▸ What is needed:
Retype the data below line for line, changing nothing.

▸ Given entries:
============

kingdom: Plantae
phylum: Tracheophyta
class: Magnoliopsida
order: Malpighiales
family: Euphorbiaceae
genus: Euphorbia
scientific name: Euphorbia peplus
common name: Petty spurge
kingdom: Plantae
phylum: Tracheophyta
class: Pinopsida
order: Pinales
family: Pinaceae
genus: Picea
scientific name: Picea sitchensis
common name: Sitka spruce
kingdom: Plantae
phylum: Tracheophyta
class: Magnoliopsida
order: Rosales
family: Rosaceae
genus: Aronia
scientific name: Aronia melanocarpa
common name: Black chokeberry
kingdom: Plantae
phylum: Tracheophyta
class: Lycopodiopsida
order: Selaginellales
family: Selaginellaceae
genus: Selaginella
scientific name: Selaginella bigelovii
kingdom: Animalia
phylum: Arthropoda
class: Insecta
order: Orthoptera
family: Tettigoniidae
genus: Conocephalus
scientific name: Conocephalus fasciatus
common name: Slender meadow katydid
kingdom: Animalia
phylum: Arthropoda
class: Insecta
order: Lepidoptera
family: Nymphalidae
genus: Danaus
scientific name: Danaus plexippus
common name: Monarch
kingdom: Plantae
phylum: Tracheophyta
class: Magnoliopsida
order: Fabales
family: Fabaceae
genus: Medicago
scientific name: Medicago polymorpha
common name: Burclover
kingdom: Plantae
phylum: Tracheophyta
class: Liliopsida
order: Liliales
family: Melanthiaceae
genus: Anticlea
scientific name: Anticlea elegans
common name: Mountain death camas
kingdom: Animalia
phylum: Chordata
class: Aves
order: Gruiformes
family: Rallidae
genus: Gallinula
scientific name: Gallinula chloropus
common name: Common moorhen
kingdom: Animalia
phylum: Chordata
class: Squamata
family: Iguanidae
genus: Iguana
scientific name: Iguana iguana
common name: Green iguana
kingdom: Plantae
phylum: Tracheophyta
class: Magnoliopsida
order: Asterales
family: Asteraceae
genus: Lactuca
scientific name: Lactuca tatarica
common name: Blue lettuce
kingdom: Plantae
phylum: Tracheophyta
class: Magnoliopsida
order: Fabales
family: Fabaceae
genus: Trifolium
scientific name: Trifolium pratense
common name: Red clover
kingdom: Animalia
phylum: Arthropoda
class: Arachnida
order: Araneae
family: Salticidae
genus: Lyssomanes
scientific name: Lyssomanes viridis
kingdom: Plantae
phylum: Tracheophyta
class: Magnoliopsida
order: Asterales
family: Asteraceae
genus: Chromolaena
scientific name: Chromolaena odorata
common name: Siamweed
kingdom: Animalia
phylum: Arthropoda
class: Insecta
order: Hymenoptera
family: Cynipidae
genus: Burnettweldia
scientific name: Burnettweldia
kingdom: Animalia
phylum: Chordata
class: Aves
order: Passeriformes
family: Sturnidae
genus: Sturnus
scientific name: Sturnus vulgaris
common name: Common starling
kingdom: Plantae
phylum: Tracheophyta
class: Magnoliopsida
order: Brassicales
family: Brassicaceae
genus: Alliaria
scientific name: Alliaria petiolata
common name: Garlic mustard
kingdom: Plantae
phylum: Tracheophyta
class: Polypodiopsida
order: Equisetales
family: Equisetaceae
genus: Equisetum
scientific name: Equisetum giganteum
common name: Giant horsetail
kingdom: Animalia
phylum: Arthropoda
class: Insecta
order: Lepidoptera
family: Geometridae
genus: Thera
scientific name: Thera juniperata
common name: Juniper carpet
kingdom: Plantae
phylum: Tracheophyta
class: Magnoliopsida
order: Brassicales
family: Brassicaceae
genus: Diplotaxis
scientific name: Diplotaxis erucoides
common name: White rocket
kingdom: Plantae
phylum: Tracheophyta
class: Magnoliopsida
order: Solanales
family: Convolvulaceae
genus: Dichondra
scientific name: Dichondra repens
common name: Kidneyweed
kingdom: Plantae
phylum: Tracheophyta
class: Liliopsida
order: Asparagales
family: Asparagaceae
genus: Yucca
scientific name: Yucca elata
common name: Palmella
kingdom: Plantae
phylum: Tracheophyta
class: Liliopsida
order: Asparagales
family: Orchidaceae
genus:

============

▸ Solution to this task:
kingdom: Plantae
phylum: Tracheophyta
class: Magnoliopsida
order: Malpighiales
family: Euphorbiaceae
genus: Euphorbia
scientific name: Euphorbia peplus
common name: Petty spurge
kingdom: Plantae
phylum: Tracheophyta
class: Pinopsida
order: Pinales
family: Pinaceae
genus: Picea
scientific name: Picea sitchensis
common name: Sitka spruce
kingdom: Plantae
phylum: Tracheophyta
class: Magnoliopsida
order: Rosales
family: Rosaceae
genus: Aronia
scientific name: Aronia melanocarpa
common name: Black chokeberry
kingdom: Plantae
phylum: Tracheophyta
class: Lycopodiopsida
order: Selaginellales
family: Selaginellaceae
genus: Selaginella
scientific name: Selaginella bigelovii
kingdom: Animalia
phylum: Arthropoda
class: Insecta
order: Orthoptera
family: Tettigoniidae
genus: Conocephalus
scientific name: Conocephalus fasciatus
common name: Slender meadow katydid
kingdom: Animalia
phylum: Arthropoda
class: Insecta
order: Lepidoptera
family: Nymphalidae
genus: Danaus
scientific name: Danaus plexippus
common name: Monarch
kingdom: Plantae
phylum: Tracheophyta
class: Magnoliopsida
order: Fabales
family: Fabaceae
genus: Medicago
scientific name: Medicago polymorpha
common name: Burclover
kingdom: Plantae
phylum: Tracheophyta
class: Liliopsida
order: Liliales
family: Melanthiaceae
genus: Anticlea
scientific name: Anticlea elegans
common name: Mountain death camas
kingdom: Animalia
phylum: Chordata
class: Aves
order: Gruiformes
family: Rallidae
genus: Gallinula
scientific name: Gallinula chloropus
common name: Common moorhen
kingdom: Animalia
phylum: Chordata
class: Squamata
family: Iguanidae
genus: Iguana
scientific name: Iguana iguana
common name: Green iguana
kingdom: Plantae
phylum: Tracheophyta
class: Magnoliopsida
order: Asterales
family: Asteraceae
genus: Lactuca
scientific name: Lactuca tatarica
common name: Blue lettuce
kingdom: Plantae
phylum: Tracheophyta
class: Magnoliopsida
order: Fabales
family: Fabaceae
genus: Trifolium
scientific name: Trifolium pratense
common name: Red clover
kingdom: Animalia
phylum: Arthropoda
class: Arachnida
order: Araneae
family: Salticidae
genus: Lyssomanes
scientific name: Lyssomanes viridis
kingdom: Plantae
phylum: Tracheophyta
class: Magnoliopsida
order: Asterales
family: Asteraceae
genus: Chromolaena
scientific name: Chromolaena odorata
common name: Siamweed
kingdom: Animalia
phylum: Arthropoda
class: Insecta
order: Hymenoptera
family: Cynipidae
genus: Burnettweldia
scientific name: Burnettweldia
kingdom: Animalia
phylum: Chordata
class: Aves
order: Passeriformes
family: Sturnidae
genus: Sturnus
scientific name: Sturnus vulgaris
common name: Common starling
kingdom: Plantae
phylum: Tracheophyta
class: Magnoliopsida
order: Brassicales
family: Brassicaceae
genus: Alliaria
scientific name: Alliaria petiolata
common name: Garlic mustard
kingdom: Plantae
phylum: Tracheophyta
class: Polypodiopsida
order: Equisetales
family: Equisetaceae
genus: Equisetum
scientific name: Equisetum giganteum
common name: Giant horsetail
kingdom: Animalia
phylum: Arthropoda
class: Insecta
order: Lepidoptera
family: Geometridae
genus: Thera
scientific name: Thera juniperata
common name: Juniper carpet
kingdom: Plantae
phylum: Tracheophyta
class: Magnoliopsida
order: Brassicales
family: Brassicaceae
genus: Diplotaxis
scientific name: Diplotaxis erucoides
common name: White rocket
kingdom: Plantae
phylum: Tracheophyta
class: Magnoliopsida
order: Solanales
family: Convolvulaceae
genus: Dichondra
scientific name: Dichondra repens
common name: Kidneyweed
kingdom: Plantae
phylum: Tracheophyta
class: Liliopsida
order: Asparagales
family: Asparagaceae
genus: Yucca
scientific name: Yucca elata
common name: Palmella
kingdom: Plantae
phylum: Tracheophyta
class: Liliopsida
order: Asparagales
family: Orchidaceae
genus:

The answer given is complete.